Antonio M. Gotto, Jr., MD, DPhil, is Dean Emeritus of Weill Cornell Medical College in New York, New York, where he is also the Provost for Medical Affairs Emeritus of Cornell University. From 1997-2011, Dr. Gotto was the Stephen and Suzanne Weiss Dean at Weill Cornell and Provost for Medical Affairs at Cornell University. During his tenure, the Medical College saw an overhaul of its curriculum; record-setting fundraising campaigns; a renaming in honor of foremost benefactors Joan and Sanford Weill; the establishment of a branch campus in Qatar and of a medical school in Tanzania; affiliation with the Methodist Hospital in Houston; and the development of state-of-the-art facilities including the Weill Greenberg Center and the Belfer Research Building, which will double the institution's lab space when it's completed at the end of 2013.  Previously, at Baylor College of Medicine in Houston, Texas, Dr. Gotto was the Bob and Vivian Smith Professor and Chairman of the Department of Medicine, Scientific Director of the DeBakey Heart Center, and the JS Abercrombie Chair for Atherosclerosis and Lipoprotein Research. He also served as Chief of the Internal Medicine Service at The Methodist Hospital in Houston.

Dr. Gotto’s postgraduate work included doctoral studies at Oxford University in England, as a Rhodes Scholar, and residency training at the Massachusetts General Hospital in Boston, Massachusetts. In the field of atherosclerosis, his basic science research interests include clinical disorders of lipid transport and the structure, metabolism, and function of lipoproteins and apolipoproteins. He and his associates were the first to achieve complete synthesis of a plasma apolipoprotein (apo C-I); they also determined the complete cDNA and amino acid sequence of apo B-100, one of the largest proteins ever sequenced and a key protein in atherosclerosis. In addition, Dr. Gotto has played a leading role in several landmark clinical trials demonstrating that cholesterol-lowering drug treatment can reduce the risk for heart disease.
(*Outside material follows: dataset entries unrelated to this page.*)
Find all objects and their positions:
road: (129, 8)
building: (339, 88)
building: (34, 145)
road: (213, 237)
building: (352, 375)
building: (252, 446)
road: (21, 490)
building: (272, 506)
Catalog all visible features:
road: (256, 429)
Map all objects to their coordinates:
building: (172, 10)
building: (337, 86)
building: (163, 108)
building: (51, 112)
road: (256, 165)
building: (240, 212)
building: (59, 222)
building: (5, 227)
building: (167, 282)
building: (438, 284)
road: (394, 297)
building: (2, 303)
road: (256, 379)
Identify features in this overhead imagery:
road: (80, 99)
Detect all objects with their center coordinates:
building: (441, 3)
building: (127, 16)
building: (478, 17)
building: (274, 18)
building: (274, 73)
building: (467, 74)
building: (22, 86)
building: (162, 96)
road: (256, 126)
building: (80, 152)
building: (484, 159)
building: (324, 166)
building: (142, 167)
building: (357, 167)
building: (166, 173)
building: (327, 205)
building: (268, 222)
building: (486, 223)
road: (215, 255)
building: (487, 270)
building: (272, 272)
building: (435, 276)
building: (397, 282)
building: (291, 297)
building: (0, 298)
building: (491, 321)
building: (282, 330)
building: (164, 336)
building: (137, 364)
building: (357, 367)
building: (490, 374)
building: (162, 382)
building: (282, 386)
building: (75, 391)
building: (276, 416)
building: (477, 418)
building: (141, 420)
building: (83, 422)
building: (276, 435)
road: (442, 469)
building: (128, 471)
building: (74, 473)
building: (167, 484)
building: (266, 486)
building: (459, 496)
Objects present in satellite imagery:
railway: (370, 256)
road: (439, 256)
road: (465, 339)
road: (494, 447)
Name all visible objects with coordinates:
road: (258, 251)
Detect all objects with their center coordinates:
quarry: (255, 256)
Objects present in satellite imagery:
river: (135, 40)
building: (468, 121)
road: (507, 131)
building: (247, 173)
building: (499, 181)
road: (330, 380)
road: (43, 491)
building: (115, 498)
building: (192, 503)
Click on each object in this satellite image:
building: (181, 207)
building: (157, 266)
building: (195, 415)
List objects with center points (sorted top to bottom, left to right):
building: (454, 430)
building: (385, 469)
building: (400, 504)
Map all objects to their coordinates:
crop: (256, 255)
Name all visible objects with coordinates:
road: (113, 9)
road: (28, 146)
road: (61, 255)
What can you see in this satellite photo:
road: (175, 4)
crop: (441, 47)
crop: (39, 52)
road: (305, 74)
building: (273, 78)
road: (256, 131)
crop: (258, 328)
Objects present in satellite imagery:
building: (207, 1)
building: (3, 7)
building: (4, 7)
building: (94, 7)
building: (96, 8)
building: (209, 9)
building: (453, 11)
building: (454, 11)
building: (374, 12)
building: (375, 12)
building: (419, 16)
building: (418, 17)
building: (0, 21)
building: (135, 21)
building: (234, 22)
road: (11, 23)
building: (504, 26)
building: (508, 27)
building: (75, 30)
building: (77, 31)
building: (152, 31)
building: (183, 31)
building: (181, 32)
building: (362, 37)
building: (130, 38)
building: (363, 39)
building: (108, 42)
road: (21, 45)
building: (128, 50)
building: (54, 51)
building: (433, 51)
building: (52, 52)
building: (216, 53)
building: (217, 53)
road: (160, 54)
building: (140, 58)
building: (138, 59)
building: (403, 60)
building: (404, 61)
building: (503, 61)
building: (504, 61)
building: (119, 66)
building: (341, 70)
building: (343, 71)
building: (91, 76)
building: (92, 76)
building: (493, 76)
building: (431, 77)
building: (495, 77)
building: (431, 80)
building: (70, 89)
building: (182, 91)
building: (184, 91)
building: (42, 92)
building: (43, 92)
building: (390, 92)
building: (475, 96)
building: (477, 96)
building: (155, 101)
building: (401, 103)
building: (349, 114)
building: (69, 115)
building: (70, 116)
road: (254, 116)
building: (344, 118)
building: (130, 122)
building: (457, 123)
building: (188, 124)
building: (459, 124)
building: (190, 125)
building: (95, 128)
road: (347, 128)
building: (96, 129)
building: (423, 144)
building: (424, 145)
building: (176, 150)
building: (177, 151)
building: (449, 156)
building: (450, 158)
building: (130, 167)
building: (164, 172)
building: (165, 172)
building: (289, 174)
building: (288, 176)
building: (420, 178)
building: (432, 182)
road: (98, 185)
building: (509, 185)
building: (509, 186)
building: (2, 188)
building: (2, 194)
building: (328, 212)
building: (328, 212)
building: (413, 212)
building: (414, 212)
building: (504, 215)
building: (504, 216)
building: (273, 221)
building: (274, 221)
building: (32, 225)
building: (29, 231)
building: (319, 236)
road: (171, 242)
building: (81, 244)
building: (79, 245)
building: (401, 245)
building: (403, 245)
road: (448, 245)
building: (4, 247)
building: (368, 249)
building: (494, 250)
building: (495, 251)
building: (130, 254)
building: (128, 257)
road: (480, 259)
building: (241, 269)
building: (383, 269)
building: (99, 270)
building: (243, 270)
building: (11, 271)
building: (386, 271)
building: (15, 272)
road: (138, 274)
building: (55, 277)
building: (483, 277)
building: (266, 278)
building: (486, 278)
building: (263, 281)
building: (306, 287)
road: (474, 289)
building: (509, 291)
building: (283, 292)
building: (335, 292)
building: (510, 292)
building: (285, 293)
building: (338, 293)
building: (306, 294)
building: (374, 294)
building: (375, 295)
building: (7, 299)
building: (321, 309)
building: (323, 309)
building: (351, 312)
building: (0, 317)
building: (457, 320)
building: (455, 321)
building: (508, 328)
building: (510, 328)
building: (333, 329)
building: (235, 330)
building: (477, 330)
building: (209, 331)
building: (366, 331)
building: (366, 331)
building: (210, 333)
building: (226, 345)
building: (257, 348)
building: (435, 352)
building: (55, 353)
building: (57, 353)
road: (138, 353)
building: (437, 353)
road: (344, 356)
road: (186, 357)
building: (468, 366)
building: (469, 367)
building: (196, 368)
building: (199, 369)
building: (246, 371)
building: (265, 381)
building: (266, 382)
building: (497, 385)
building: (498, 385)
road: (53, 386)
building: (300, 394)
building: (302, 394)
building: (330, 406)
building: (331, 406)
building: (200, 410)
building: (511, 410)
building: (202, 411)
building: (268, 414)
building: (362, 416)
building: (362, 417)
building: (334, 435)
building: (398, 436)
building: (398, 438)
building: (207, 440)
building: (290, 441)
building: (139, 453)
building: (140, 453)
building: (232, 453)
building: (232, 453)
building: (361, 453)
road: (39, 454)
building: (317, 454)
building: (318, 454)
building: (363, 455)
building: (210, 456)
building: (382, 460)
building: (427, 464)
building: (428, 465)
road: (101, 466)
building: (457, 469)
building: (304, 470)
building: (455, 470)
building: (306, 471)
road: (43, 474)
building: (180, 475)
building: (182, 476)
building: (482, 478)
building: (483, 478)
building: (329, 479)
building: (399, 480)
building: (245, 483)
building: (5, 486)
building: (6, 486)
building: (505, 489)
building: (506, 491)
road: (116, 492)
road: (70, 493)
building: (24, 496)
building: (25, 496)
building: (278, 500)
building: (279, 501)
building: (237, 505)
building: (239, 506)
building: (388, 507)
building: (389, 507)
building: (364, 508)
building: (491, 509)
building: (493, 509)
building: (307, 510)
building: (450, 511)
As a lifelong supporter of educational efforts aimed at cardiovascular risk reduction, Dr. Gotto has been National President of the American Heart Association and President of the International Atherosclerosis Society. He is a member of the Institute of Medicine and the American Academy of Arts and Sciences and a recipient of many honors, including the Gold Heart Award from the American Heart Association, the Distinguished Alumnus award from Vanderbilt University and the Vanderbilt University School of Medicine, the Order of the Lion from the Republic of Finland, the International Okamoto Award from the Japan Vascular Disease Research Foundation, the Austrian Cross of Honor for Science and Art First Class, the Maurice R. Greenberg Distinguished Service Award from NewYork-Presbyterian/Weill Cornell, the Distinguished Achievement Award from the National Lipid Association, and the Pasarow Foundation Award in Cardiovascular Research. He has received honorary doctoral degrees from the University of Bologna and Abilene Christian University, honorary professorships from the University of Buenos Aires and Francisco Marroquin University (Guatemala), and he is an Honorary Member of the Society for Progress in Internal Medicine (Ludwig Heilmeyer Society) in Germany.

Dr. Gotto speaks nationally and internationally on cardiovascular disease and has contributed more than 500 scholarly articles and books to the medical literature. In addition, he is coauthor of a series of books that explain the origins and treatment of cardiovascular disease to the general public.